The detection of specified antigens (defined as a substance whose introduction into an animal stimulates the production of antibodies capable of reacting specifically therewith), haptens (a substance requiring additional accessory materials before its introduction into an animal stimulates the production of antibodies specific therefor), analytes and the like substances (hereinafter collectively referred to as antigens) in body fluids such as blood, sputum, urine, and the like has in recent years become of utmost importance in both the research and clinical environments. The detection of antigens, and antibodies can often be related to various disease states and consequently is of extreme usefulness in diagnosis as well as gaining basic understandings concerning the genesis of disease as well as monitoring the effectiveness and side effects of therapies therefor.
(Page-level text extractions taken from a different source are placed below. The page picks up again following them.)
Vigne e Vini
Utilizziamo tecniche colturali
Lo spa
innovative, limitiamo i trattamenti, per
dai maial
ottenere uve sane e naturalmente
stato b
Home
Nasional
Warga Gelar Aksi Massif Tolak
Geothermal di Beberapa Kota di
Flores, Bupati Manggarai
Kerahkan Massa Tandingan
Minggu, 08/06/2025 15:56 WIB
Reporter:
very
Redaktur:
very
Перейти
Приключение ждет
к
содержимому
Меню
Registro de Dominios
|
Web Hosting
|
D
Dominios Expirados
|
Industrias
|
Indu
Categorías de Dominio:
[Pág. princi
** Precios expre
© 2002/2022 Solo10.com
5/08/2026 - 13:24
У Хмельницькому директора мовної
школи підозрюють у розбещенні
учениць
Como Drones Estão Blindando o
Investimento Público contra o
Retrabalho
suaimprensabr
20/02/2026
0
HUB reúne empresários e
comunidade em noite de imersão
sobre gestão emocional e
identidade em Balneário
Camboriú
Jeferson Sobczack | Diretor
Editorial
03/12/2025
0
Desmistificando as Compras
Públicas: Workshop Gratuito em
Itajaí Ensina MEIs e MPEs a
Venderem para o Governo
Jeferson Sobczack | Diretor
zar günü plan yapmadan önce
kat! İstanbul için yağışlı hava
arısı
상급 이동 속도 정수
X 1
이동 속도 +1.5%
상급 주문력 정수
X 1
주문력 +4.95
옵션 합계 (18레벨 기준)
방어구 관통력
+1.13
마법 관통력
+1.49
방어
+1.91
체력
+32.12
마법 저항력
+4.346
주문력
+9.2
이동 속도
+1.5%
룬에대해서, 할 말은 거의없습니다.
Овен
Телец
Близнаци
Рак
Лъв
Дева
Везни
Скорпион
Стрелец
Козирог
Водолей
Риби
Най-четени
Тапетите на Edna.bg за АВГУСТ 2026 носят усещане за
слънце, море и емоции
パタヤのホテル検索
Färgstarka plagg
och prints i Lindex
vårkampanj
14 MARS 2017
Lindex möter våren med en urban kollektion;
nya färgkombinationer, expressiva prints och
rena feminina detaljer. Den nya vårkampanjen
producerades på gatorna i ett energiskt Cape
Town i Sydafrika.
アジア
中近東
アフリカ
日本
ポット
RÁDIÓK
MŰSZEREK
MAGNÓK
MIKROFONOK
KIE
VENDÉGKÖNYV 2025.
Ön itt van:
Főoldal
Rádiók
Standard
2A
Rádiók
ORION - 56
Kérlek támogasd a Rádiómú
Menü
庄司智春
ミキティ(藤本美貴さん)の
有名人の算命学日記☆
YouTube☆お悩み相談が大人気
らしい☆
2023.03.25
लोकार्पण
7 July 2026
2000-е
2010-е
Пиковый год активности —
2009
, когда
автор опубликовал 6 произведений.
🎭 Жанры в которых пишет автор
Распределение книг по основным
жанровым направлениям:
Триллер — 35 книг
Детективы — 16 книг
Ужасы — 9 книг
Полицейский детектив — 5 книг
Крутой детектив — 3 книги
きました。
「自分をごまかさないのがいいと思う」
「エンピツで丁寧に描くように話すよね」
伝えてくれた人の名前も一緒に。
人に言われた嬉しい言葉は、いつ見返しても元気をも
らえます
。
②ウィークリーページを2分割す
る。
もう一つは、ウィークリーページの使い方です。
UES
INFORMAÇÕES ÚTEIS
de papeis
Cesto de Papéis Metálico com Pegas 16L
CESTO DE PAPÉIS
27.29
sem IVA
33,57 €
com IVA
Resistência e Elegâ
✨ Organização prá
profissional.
One organ for which immunoassays for disease conditions is constantly sought, is the kidney. Early efforts in this regard have typically focused on detecting various renal associated enzymes. For instance, Wellwood et al. described such a method in an article entitled "Urinary N-Acetyl-.beta.-D-Glucosaminidase Assay In Renal Transplant Recipients" (Transplantation 26: 396-400, 1978) wherein urinary NAG activity was measured in an attempt to assess renal related cellular injury. In particular, it was hoped that NAG would prove to be a valuable aid in the early diagnosis of renal transplant rejections. Unfortunately, other causes including oliguria, hypotension, chronic rejection, renal vein thrombosis, and gentamicin administration also resulted in altered NAG excretion levels thus greatly reducing the utility of any NAG related assay due to its nonspecificity.
Similar studies by Mondorf et al. ("Brush Border Enzymes and Drug Nephrotoxicity", Acute Renal Failure, Editor Solez and Whelton, Marcel Dekker, Inc., ISBN 0-8247-1904-2, 1984) attempted to correlate drug induced renal cell damage with excreted brush border enzymes such as alanine aminopeptidase (AAP) and the presence of cellular fragments. The assays were typically performed utilizing isotopically labeled, gel filtration purified high molecular weight kidney antigens. These studies, like those of Wellwood et al., obtained results which were difficult to correlate with specific renal diseases, in particular diseases or conditions affecting particular internal kidney structures. Jung et al. ("Influence of pH on the Activity of Enzymes in Urine at 37.degree. C.", Clinical Chemistry Vol. 28, 8: 1814, 1982), and Bastable (.beta..sub.2 -Microglobulin in Urine: Not Suitable for Assessing Renal Tubular Function", Clinical Chemistry Vol. 29, 5: 996-997, 1983) have indicated that questionable results may be due in large measure to the variable effects associated with urine pHs. The less than physiological pHs typical of urine deleteriously affects enzyme activity, often in a nonrepeatable manner.
Sachse et al. have described ("Development of a Radioimmunoassay for a High Molecular Mass Tubular Antigen in Urine-Its Application for Early Detection of Tubular Damage", Clinica Chimica Acta. 110: 91-104, 1981) the detection of enzymes and uncharacterized antigenic components of undisclosed high molecular mass and their relation to kidney cellular damage through inhibition binding experiments with isotopically labeled urinary antigens. A practical assay specific for particular renal cell type damage, however, was not disclosed; such being still another object of the present invention.
It is an object of the present invention to provide an assay suitable for the detection of specific renal associated diseases.
It is a related object of the present invention to provide assays capable of detecting proximal tubule damaging diseases.
It is yet another object of the present invention to provide a means for detecting renal associated diseases by assaying for shed normal, renal tissue associated antigens in body fluids.
It is yet another related object of the present invention to avoid reliance upon conventional renal enzyme detection schemes.
It is yet a further related object to provide means for monitoring drugs and particularly levels thereof which may be capable of inducing renal cellular damage.
Ueda et al., at Sloan-Kettering Cancer Center, described the isolation and reactivity of seventeen monoclonal antibodies derived from fusions with spleen cells of mice immunized with established culture lines of renal cancers ("Cell Surface Antigens of Human Renal Cancer Defined by Mouse Monoclonal Antibodies: Identification of Tissue-specific Kidney Glycoproteins", Proc. Natl. Acad. Sci., Vol. 78: 5122-5126, 1981). That work resulted in the description of nine cell surface antigenic systems including the most restricted antigens gp160, S.sub.25, and gp120r. The primary object of those studies was to identify cancer specific antigens, however, none of the mouse antibodies cited in that publication were successful in that regard.
It is a further related object of the present invention to build upon the work of Ueda et al. by identifying which of the Ueda antibodies may be used in the manner of the present invention to derive an assay meeting the desired and stated object.